PERFORMANCE: Maidstone and Tunbridge Wells NHS Trust said it had made immediate changes to improve patient care at its new hospital at Pembury after a routine inspection by the Care Quality Commission.

The CQC inspection on 5 January found the A&E department at the new Tunbridge Wells Hospital, which opened last September, needed a better way of predicting and pre-empting potential increases in patient demand.

Although patients were medically supervised in A&E, some waited too long to complete different aspects of their care before being discharged or admitted.

The trust said it had responded by making changes to help it identify and respond faster to peaks in demand for A&E services at the hospital.

Following the CQC inspection, the trust said it has “focused on improving its escalation system for bringing in more medical staff, to help cope with peaks in demand”.
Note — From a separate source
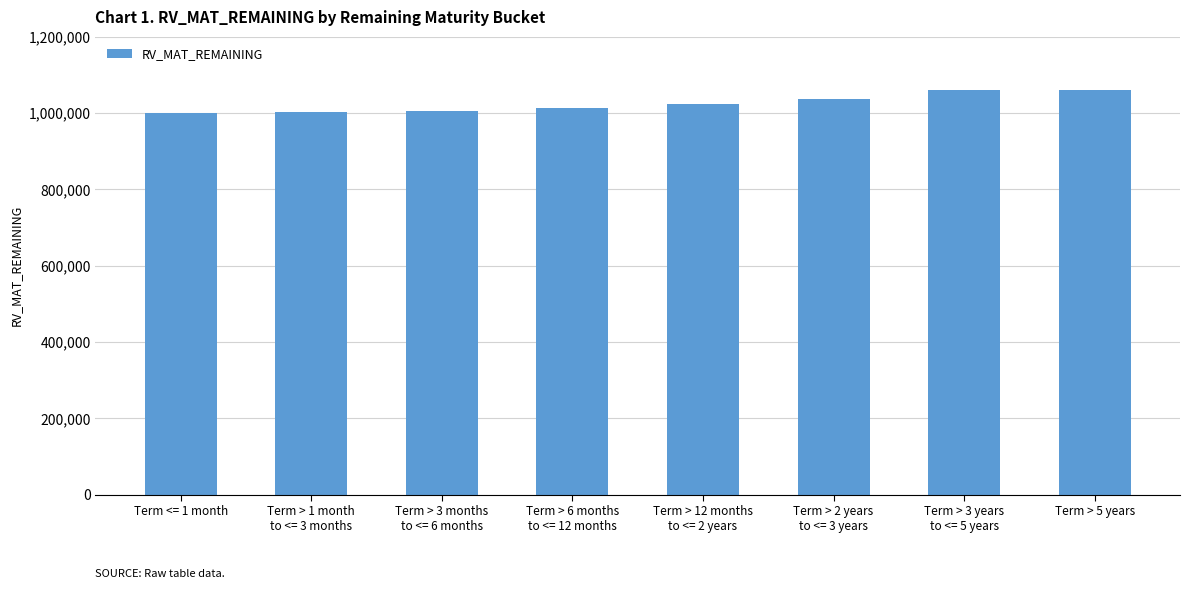

Is it true that the value at Term > 3 months
to <= 6 months is 383564?

False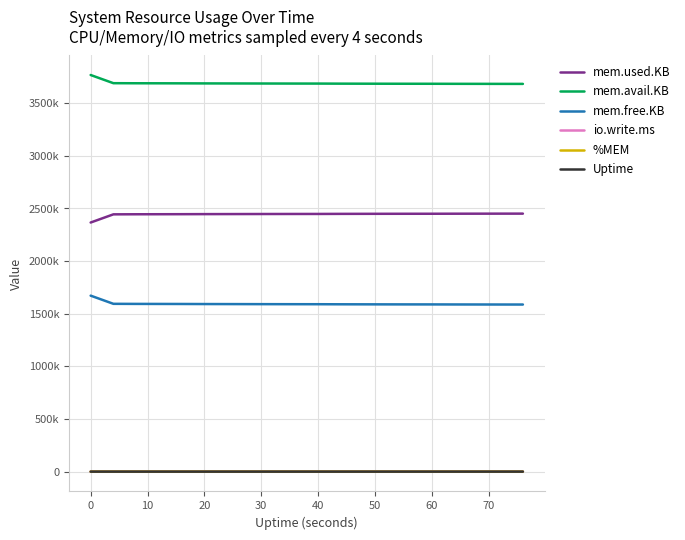

What are all the series names shown in the legend?

mem.used.KB, mem.avail.KB, mem.free.KB, io.write.ms, %MEM, Uptime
“More doctors and nurses are now automatically called in if the number of patients coming into A&E exceeds a particular level within a specific period of time,” it said.

The trust said it had also introduced a new two-hourly quality review, under which the lead doctor and nurse in charge of A&E checked every patient to ensure care was progressing appropriately.

Trust medical director Paul Sigston said: “The changes we have made are helping make it a swifter department for more of our patients when we are at our busiest.

“By working with the CQC, we have quickly improved both the way we identify potential peaks in patient demand, and respond to these by calling in additional doctors and nurses as necessary.”

Dr Sigston added: “There are times when some patients will need to spend longer in A&E and that will continue to be the case for good clinical reasons.

“Some of our systems were not as robust as they are now, however, and we apologise to any of our patients who previously waited longer than absolutely necessary to complete all of their care.”